● **Ketentuan Latihan**:
a) Jawablah pertanyaan berikut berdasarkan teks tentang Mafia Berkeley:
(i) Apa modus operandi utama Mafia Berkeley?
(ii) Kepada media mana saja akses khusus berupa bocoran informasi dan dokumen rahasia diberikan?
(iii) Dalam bidang apa kedua media tersebut berpandangan sangat konservatif?
b) Ketik ulang tanpa perubahan bagian teks tentang Mafia Berkeley yang dibuka dengan kata-kata yang memuat "Mafia Berkeley : Kegagalan" dan ditutup dengan "otoriter dan represif.".

● **Kutipan Pilihan**:
Wednesday, March 5, 2008

Mafia Berkeley : Kegagalan Indonesia Menjadi Negara Besar di Asia (2)



Modus Operandi Mafia Berkeley

Modus operandi utama dari Mafia Berkeley adalah mengabdi kepada kekuasaan apapun konsekuensinya, tidak penting apakah pemerintahan tersebut otoriter, pelanggar hak asasi manusia, ataupun penuh KKN. Tidak ada sikap etis dan moral untuk menolak tawaran jabatan dari pemerintahan yang melanggar prinsip-prinsip demokratis dan keadilan. Dalam banyak kasus, Mafia Berkeley justru menjadi corong public relations di berbagai forum dan media untuk memperlunak dan mempermanis image pemerintahan otoriter dan represif.

Efektifitas media relations Mafia Berkeley terutama dilakukan dengan memberikan akses khusus, dalam bentuk bocoran informasi dan dokumen-dokumen rahasia kepada satu media harian dan satu media mingguan terkemuka. Diskriminasi akses informasi tersebut merupakan tindakan tidak fair dalam kompetisi pers di Indonesia. Kedua media tersebut memilik pandangan yang sangat liberal dalam bidang politik dan sosial, tetapi sangat konservatif dalam bidang ekonomi: bagaikan partai Demokrat di Amerika dalam bidang politik dan sosial, tetapi bagaikan partai Konservatif di Amerika dalam bidang ekonomi.

Data tersimpan:
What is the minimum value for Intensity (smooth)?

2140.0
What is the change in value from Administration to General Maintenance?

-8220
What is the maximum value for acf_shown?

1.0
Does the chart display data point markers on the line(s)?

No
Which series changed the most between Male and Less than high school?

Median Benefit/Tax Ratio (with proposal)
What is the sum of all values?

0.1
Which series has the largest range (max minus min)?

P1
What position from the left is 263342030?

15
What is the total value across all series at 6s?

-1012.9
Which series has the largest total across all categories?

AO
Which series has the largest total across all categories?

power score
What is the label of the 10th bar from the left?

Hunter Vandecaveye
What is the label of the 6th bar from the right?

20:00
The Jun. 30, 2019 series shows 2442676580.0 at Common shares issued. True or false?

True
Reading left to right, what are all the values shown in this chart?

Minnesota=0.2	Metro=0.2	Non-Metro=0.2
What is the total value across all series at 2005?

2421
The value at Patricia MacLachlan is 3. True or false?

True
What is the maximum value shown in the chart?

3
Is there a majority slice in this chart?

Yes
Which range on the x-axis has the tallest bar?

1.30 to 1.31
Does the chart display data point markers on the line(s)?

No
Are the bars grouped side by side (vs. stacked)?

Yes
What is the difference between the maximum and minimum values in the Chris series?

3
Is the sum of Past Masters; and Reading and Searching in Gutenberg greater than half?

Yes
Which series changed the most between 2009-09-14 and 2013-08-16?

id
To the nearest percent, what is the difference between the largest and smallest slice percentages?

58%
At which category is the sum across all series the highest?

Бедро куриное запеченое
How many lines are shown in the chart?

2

● **Jawaban Latihan**:
a)
(i) Mengabdi kepada kekuasaan apa pun konsekuensinya.
(ii) Satu media harian dan satu media mingguan terkemuka.
(iii) Bidang ekonomi.

b)
Mafia Berkeley : Kegagalan Indonesia Menjadi Negara Besar di Asia (2)



Modus Operandi Mafia Berkeley

Modus operandi utama dari Mafia Berkeley adalah mengabdi kepada kekuasaan apapun konsekuensinya, tidak penting apakah pemerintahan tersebut otoriter, pelanggar hak asasi manusia, ataupun penuh KKN. Tidak ada sikap etis dan moral untuk menolak tawaran jabatan dari pemerintahan yang melanggar prinsip-prinsip demokratis dan keadilan. Dalam banyak kasus, Mafia Berkeley justru menjadi corong public relations di berbagai forum dan media untuk memperlunak dan mempermanis image pemerintahan otoriter dan represif.